The timing of deliveries and one-time items led Entertainment One on Monday (November 12) to post lower first-half pre-tax earnings as increased investment in film and TV content drove revenues up.
Releasing its interim results in the UK, Toronto-based eOne saw pre-tax profits fall to CAD$1.58 million for the six months to September 30, against pre-tax earnings of $15.58 million in the prior year period. Overall revenue rose to $350.3 million, against $325.2 million in the same period of 2011.
eOne delivered 138 half hours of TV programming, up 89% from year-earlier levels, including TV titles like Haven and Saving Hope.
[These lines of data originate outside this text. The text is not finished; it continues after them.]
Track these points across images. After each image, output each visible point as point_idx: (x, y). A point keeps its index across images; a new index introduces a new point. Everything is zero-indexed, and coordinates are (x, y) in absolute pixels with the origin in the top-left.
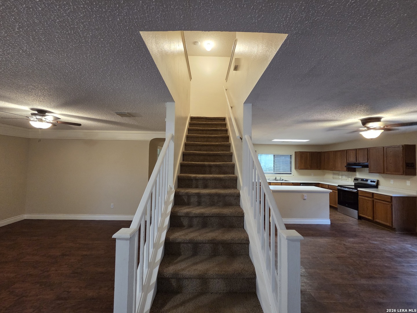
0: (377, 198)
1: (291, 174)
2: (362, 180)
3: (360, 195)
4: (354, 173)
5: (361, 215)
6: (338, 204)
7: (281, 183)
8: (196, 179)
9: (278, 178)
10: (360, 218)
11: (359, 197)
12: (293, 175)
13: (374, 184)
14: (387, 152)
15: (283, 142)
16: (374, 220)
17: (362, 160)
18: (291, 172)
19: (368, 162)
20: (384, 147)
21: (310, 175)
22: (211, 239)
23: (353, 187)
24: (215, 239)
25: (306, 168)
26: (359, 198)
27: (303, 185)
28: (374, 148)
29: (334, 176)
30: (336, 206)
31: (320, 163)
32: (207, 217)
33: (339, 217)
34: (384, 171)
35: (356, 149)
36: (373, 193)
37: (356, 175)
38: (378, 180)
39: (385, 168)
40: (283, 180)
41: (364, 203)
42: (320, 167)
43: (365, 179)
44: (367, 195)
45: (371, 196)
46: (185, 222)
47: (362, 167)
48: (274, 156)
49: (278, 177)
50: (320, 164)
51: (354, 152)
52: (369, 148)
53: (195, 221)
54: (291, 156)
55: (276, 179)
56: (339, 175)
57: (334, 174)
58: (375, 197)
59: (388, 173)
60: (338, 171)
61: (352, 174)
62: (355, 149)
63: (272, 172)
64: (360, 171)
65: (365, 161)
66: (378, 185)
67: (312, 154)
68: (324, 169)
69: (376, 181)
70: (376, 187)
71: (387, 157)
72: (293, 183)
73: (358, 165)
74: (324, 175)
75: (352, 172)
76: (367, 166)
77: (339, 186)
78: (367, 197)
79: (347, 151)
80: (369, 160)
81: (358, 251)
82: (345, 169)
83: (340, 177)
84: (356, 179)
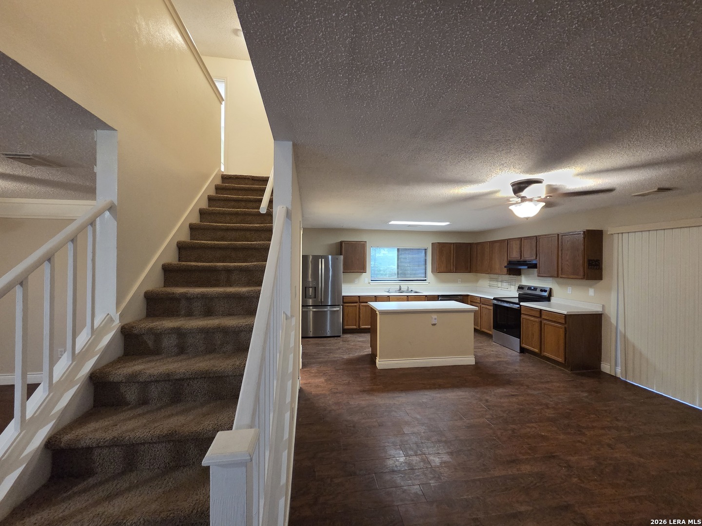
0: (545, 318)
1: (425, 280)
2: (529, 288)
3: (523, 314)
4: (519, 277)
5: (524, 346)
6: (494, 328)
7: (407, 296)
8: (188, 298)
9: (404, 288)
10: (523, 350)
11: (523, 316)
12: (429, 283)
13: (546, 294)
14: (562, 242)
15: (409, 226)
16: (541, 353)
17: (528, 256)
18: (426, 277)
19: (536, 259)
20: (558, 235)
21: (455, 281)
22: (166, 432)
23: (517, 301)
24: (176, 431)
25: (449, 271)
26: (522, 318)
27: (442, 298)
28: (545, 235)
29: (491, 283)
30: (490, 333)
31: (470, 261)
32: (182, 380)
33: (493, 351)
34: (557, 274)
35: (521, 239)
36: (541, 310)
37: (521, 281)
38: (551, 289)
39: (560, 269)
40: (412, 291)
41: (528, 325)
42: (470, 267)
43: (532, 286)
44: (533, 313)
45: (538, 314)
46: (131, 394)
47: (528, 268)
48: (398, 250)
49: (404, 286)
50: (470, 265)
51: (518, 242)
52: (538, 236)
53: (154, 391)
54: (426, 249)
55: (400, 290)
56: (497, 280)
57: (491, 279)
58: (543, 317)
59: (563, 276)
60: (497, 274)
61: (515, 279)
62: (519, 238)
63: (395, 277)
64: (527, 275)
65: (533, 258)
66: (551, 296)
67: (458, 246)
68: (477, 271)
69: (548, 290)
70: (548, 299)
71: (562, 250)
72: (426, 296)
73: (524, 263)
74: (477, 281)
75: (515, 276)
76: (534, 266)
77: (495, 299)
78: (533, 316)
79: (508, 241)
80: (538, 256)
81: (504, 412)
82: (505, 270)
83: (499, 284)
84: (521, 288)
And the indie distributor, which expects to close its takeover deal for Alliance Films in early 2013, released 89 theatrical releases during the first half, against 74 films in 2011.
The pre-tax profit fall was blamed on one-time items like share-based payment charges and amortization of acquired intangible assets, among other unusual items. And eOne pointed to the timing of increased investment, which drove up printing and advertising costs by 30% in the first half of the latest fiscal year.
Elsewhere, the distribution business posted lower revenues on fewer DVD sales. The second half of the year for eOne “remains positive,” the company said.
“The directors look forward to delivering year-on-year profit growth in line with management’s expectations,” eOne added in a statement accompanying its latest results.